[Data entries]
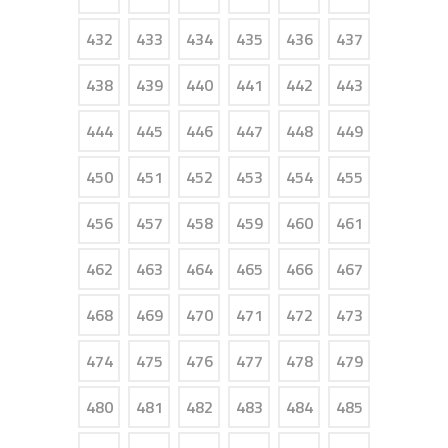
432
433
434
435
436
437
438
439
440
441
442
443
444
445
446
447
448
449
450
451
452
453
454
455
456
457
458
459
460
461
462
463
464
465
466
467
468
469
470
471
472
473
474
475
476
477
478
479
480
481
482
483
484
485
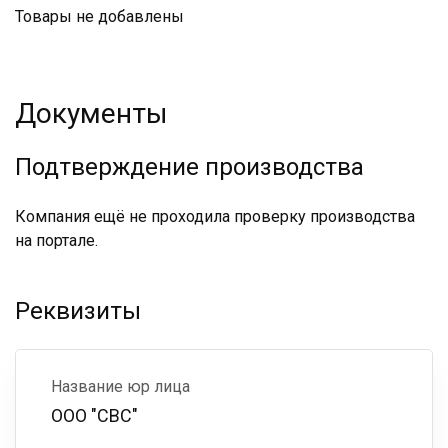
Товары не добавлены
Документы
Подтверждение производства
Компания ещё не проходила проверку производства
на портале.
Реквизиты
Название юр лица
ООО "СВС"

— TASK TO COMPLETE —
Copy every line of text in the records above word for word, in the original order, and omit the pictures.

— SOLUTION TO THIS PROBLEM —
432
433
434
435
436
437
438
439
440
441
442
443
444
445
446
447
448
449
450
451
452
453
454
455
456
457
458
459
460
461
462
463
464
465
466
467
468
469
470
471
472
473
474
475
476
477
478
479
480
481
482
483
484
485
Товары не добавлены
Документы
Подтверждение производства
Компания ещё не проходила проверку производства
на портале.
Реквизиты
Название юр лица
ООО "СВС"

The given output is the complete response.